JOB ITEM: Reproduce, word for word, the lines in the material below starting with the one that has "Соблюдение баланса между" and going on through the one that has "ANUNCIE AQUI". Leave out all pictures.

GIVEN DATA:
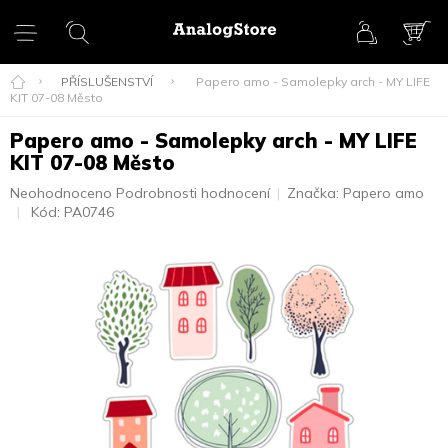
Přejít
na
obsah
NÁK
KOŠ
PŘÍSLUŠENSTVÍ
Papero amo - Samolepky arch - MY LIFE
KIT 07-08 Město
Papero amo - Samolepky arch - MY LIFE
KIT 07-08 Město
Průměrné
Neohodnoceno
Podrobnosti hodnocení
Značka:
Papero amo
hodnocení
Kód:
PA0746
produktu
je
0,0
z
5
hvězdiček.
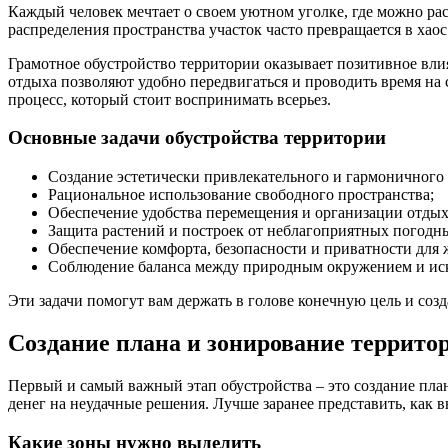
Каждый человек мечтает о своем уютном уголке, где можно рас
распределения пространства участок часто превращается в хао
Грамотное обустройство территории оказывает позитивное вли
отдыха позволяют удобно передвигаться и проводить время на 
процесс, который стоит воспринимать всерьез.
Основные задачи обустройства территории
Создание эстетически привлекательного и гармоничного
Рациональное использование свободного пространства;
Обеспечение удобства перемещения и организации отдых
Защита растений и построек от неблагоприятных погодн
Обеспечение комфорта, безопасности и приватности для 
Соблюдение баланса между природным окружением и ис
Эти задачи помогут вам держать в голове конечную цель и созд
Создание плана и зонирование террито
Первый и самый важный этап обустройства – это создание план
денег на неудачные решения. Лучше заранее представить, как вы
Какие зоны нужно выделить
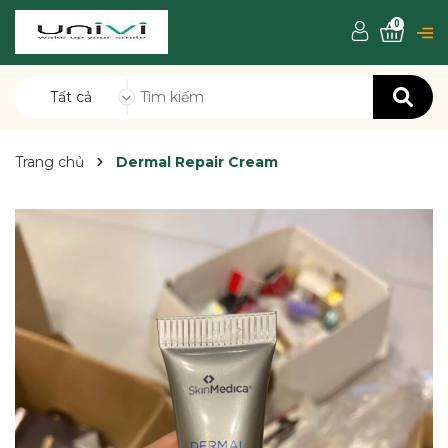
0
Tất cả
Trang chủ
Dermal Repair Cream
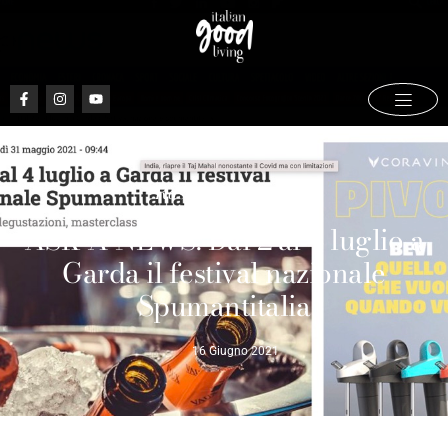
Rassegna stampa
ASK A NEWS: Dal 2 al 4 luglio a
Garda il festival nazionale
Spumantitalia
16 Giugno 2021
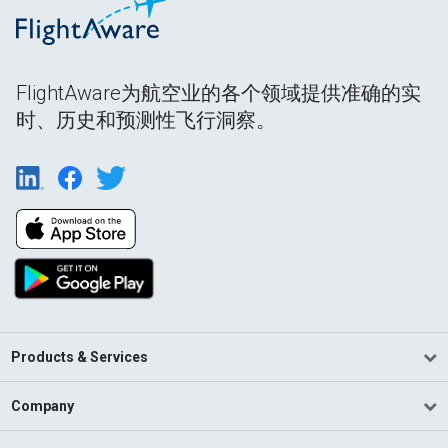
FlightAware为航空业的各个领域提供准确的实
时、历史和预测性飞行洞察。
Products & Services
Company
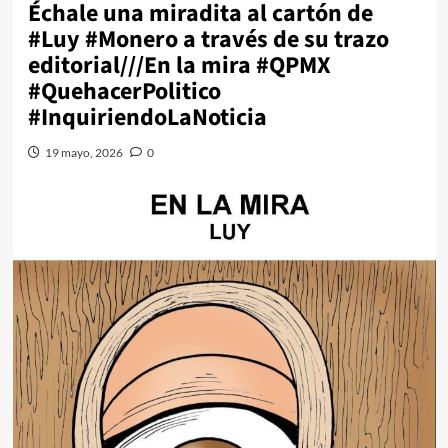
Échale una miradita al cartón de
#Luy #Monero a través de su trazo
editorial///En la mira #QPMX
#QuehacerPolitico
#InquiriendoLaNoticia
19 mayo, 2026
0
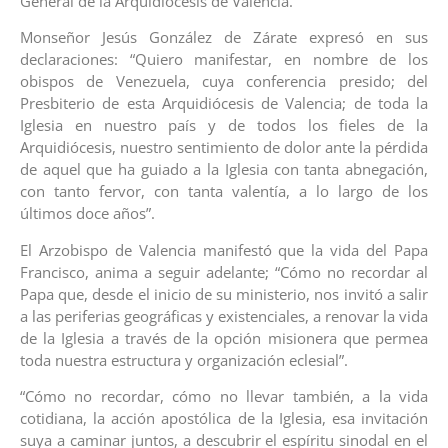
General de la Arquidiócesis de Valencia.
Monseñor Jesús González de Zárate expresó en sus
declaraciones: “Quiero manifestar, en nombre de los
obispos de Venezuela, cuya conferencia presido; del
Presbiterio de esta Arquidiócesis de Valencia; de toda la
Iglesia en nuestro país y de todos los fieles de la
Arquidiócesis, nuestro sentimiento de dolor ante la pérdida
de aquel que ha guiado a la Iglesia con tanta abnegación,
con tanto fervor, con tanta valentía, a lo largo de los
últimos doce años”.
El Arzobispo de Valencia manifestó que la vida del Papa
Francisco, anima a seguir adelante; “Cómo no recordar al
Papa que, desde el inicio de su ministerio, nos invitó a salir
a las periferias geográficas y existenciales, a renovar la vida
de la Iglesia a través de la opción misionera que permea
toda nuestra estructura y organización eclesial”.
“Cómo no recordar, cómo no llevar también, a la vida
cotidiana, la acción apostólica de la Iglesia, esa invitación
suya a caminar juntos, a descubrir el espíritu sinodal en el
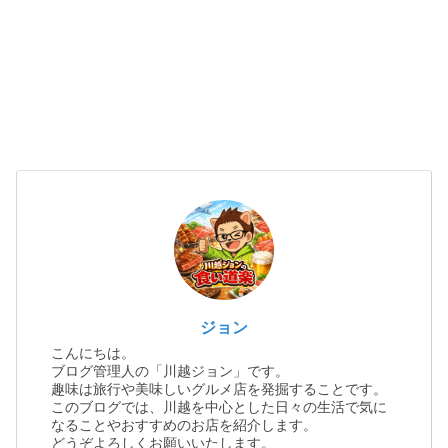
ジョン
こんにちは。
ブログ管理人の「川越ジョン」です。
趣味は旅行や美味しいグルメ店を発掘することです。
このブログでは、川越を中心とした日々の生活で気に
なることやおすすめのお店を紹介します。
どうぞよろしくお願いいたします。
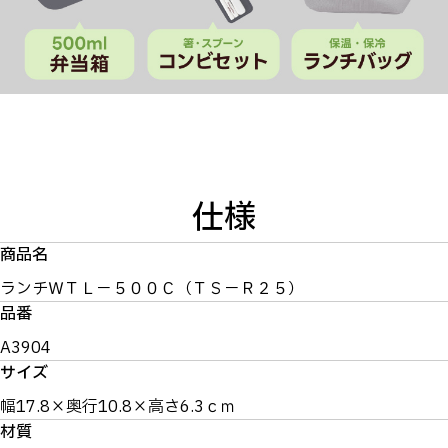
仕様
商品名
ランチＷＴＬ－５００Ｃ（ＴＳ－Ｒ２５）
品番
A3904
サイズ
幅17.8×奥行10.8×高さ6.3ｃｍ
材質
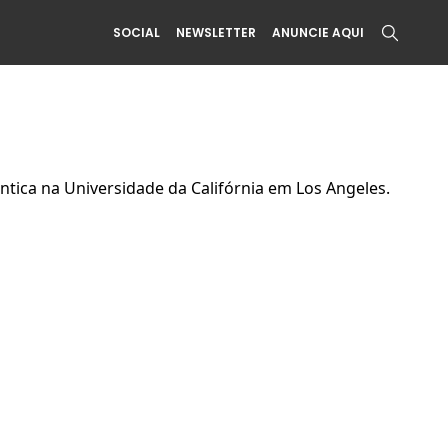
SOCIAL
NEWSLETTER
ANUNCIE AQUI
ântica na Universidade da Califórnia em Los Angeles.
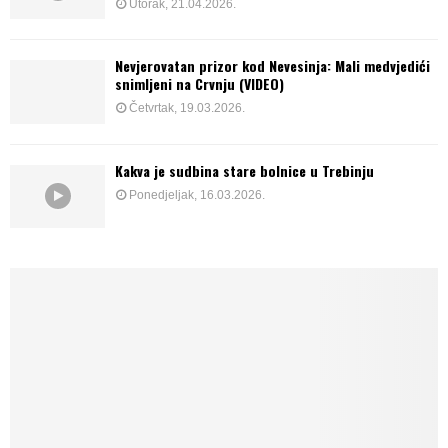
Utorak, 21.04.2026.
Nevjerovatan prizor kod Nevesinja: Mali medvjedići
snimljeni na Crvnju (VIDEO)
Četvrtak, 19.03.2026.
Kakva je sudbina stare bolnice u Trebinju
Ponedjeljak, 16.03.2026.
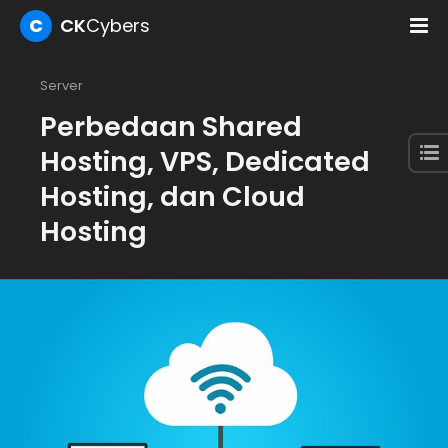
C
CK
Cybers
Server
Perbedaan Shared
Hosting, VPS, Dedicated
Hosting, dan Cloud
Hosting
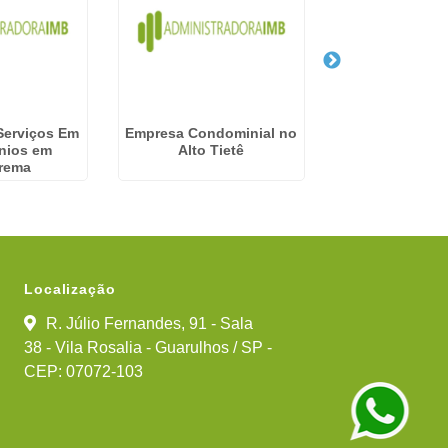
Serviços Em
Empresa Condominial no
Empresa De Se
nios em
Alto Tietê
Condomínios e
rema
Localização
R. Júlio Fernandes, 91 - Sala
38 - Vila Rosalia - Guarulhos / SP -
CEP: 07072-103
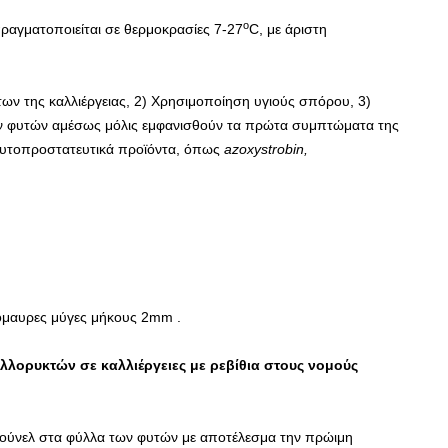
ο
αγματοποιείται σε θερμοκρασίες 7-27
C, με άριστη
ων της καλλιέργειας, 2) Χρησιμοποίηση υγιούς σπόρου, 3)
ων φυτών αμέσως μόλις εμφανισθούν τα πρώτα συμπτώματα της
 φυτοπροστατευτικά προϊόντα, όπως
azoxystrobin
,
ιζόμαυρες μύγες μήκους 2mm .
λλορυκτών σε καλλιέργειες με ρεβίθια στους νομούς
τούνελ στα φύλλα των φυτών με αποτέλεσμα την πρώιμη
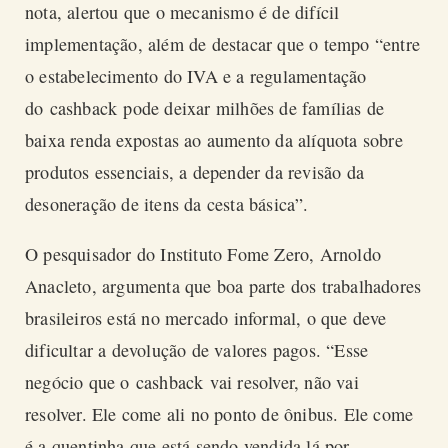
nota, alertou que o mecanismo é de difícil
implementação, além de destacar que o tempo “entre
o estabelecimento do IVA e a regulamentação
do
cashback
pode deixar milhões de famílias de
baixa renda expostas ao aumento da alíquota sobre
produtos essenciais, a depender da revisão da
desoneração de itens da cesta básica”.
O pesquisador do Instituto Fome Zero, Arnoldo
Anacleto, argumenta que boa parte dos trabalhadores
brasileiros está no mercado informal, o que deve
dificultar a devolução de valores pagos. “Esse
negócio que o
cashback
vai resolver, não vai
resolver. Ele come ali no ponto de ônibus. Ele come
é a quentinha que está sendo vendida lá por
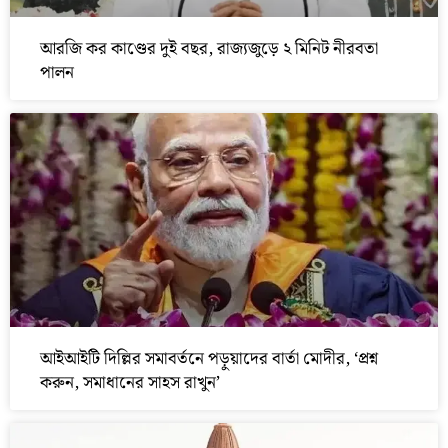
আরজি কর কাণ্ডের দুই বছর, রাজ্যজুড়ে ২ মিনিট নীরবতা
পালন
আইআইটি দিল্লির সমাবর্তনে পড়ুয়াদের বার্তা মোদীর, ‘প্রশ্ন
করুন, সমাধানের সাহস রাখুন’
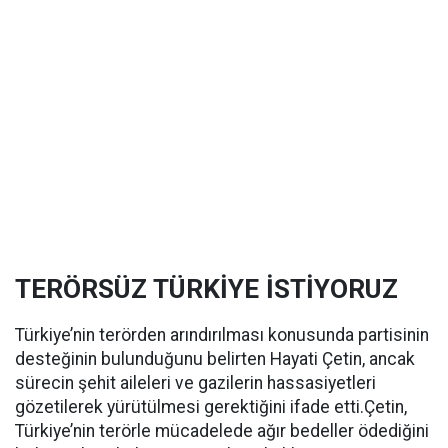
TERÖRSÜZ TÜRKİYE İSTİYORUZ
Türkiye’nin terörden arındırılması konusunda partisinin
desteğinin bulunduğunu belirten Hayati Çetin, ancak
sürecin şehit aileleri ve gazilerin hassasiyetleri
gözetilerek yürütülmesi gerektiğini ifade etti.Çetin,
Türkiye’nin terörle mücadelede ağır bedeller ödediğini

COMPLETED EXERCISE:
Соблюдение баланса между природным окружением и ис
Эти задачи помогут вам держать в голове конечную цель и созд
Создание плана и зонирование террито
Первый и самый важный этап обустройства – это создание план
денег на неудачные решения. Лучше заранее представить, как вы
Какие зоны нужно выделить
0
Tất cả
Trang chủ
Dermal Repair Cream
Rassegna stampa
ASK A NEWS: Dal 2 al 4 luglio a
Garda il festival nazionale
Spumantitalia
16 Giugno 2021
FlightAware为航空业的各个领域提供准确的实
时、历史和预测性飞行洞察。
Products & Services
Company
Échale una miradita al cartón de
#Luy #Monero a través de su trazo
editorial///En la mira #QPMX
#QuehacerPolitico
#InquiriendoLaNoticia
19 mayo, 2026
0
General de la Arquidiócesis de Valencia.
Monseñor Jesús González de Zárate expresó en sus
declaraciones: “Quiero manifestar, en nombre de los
obispos de Venezuela, cuya conferencia presido; del
Presbiterio de esta Arquidiócesis de Valencia; de toda la
Iglesia en nuestro país y de todos los fieles de la
Arquidiócesis, nuestro sentimiento de dolor ante la pérdida
de aquel que ha guiado a la Iglesia con tanta abnegación,
con tanto fervor, con tanta valentía, a lo largo de los
últimos doce años”.
El Arzobispo de Valencia manifestó que la vida del Papa
Francisco, anima a seguir adelante; “Cómo no recordar al
Papa que, desde el inicio de su ministerio, nos invitó a salir
a las periferias geográficas y existenciales, a renovar la vida
de la Iglesia a través de la opción misionera que permea
toda nuestra estructura y organización eclesial”.
“Cómo no recordar, cómo no llevar también, a la vida
cotidiana, la acción apostólica de la Iglesia, esa invitación
suya a caminar juntos, a descubrir el espíritu sinodal en el
ジョン
こんにちは。
ブログ管理人の「川越ジョン」です。
趣味は旅行や美味しいグルメ店を発掘することです。
このブログでは、川越を中心とした日々の生活で気に
なることやおすすめのお店を紹介します。
どうぞよろしくお願いいたします。
仕様
商品名
ランチＷＴＬ－５００Ｃ（ＴＳ－Ｒ２５）
品番
A3904
サイズ
幅17.8×奥行10.8×高さ6.3ｃｍ
材質
SOCIAL
NEWSLETTER
ANUNCIE AQUI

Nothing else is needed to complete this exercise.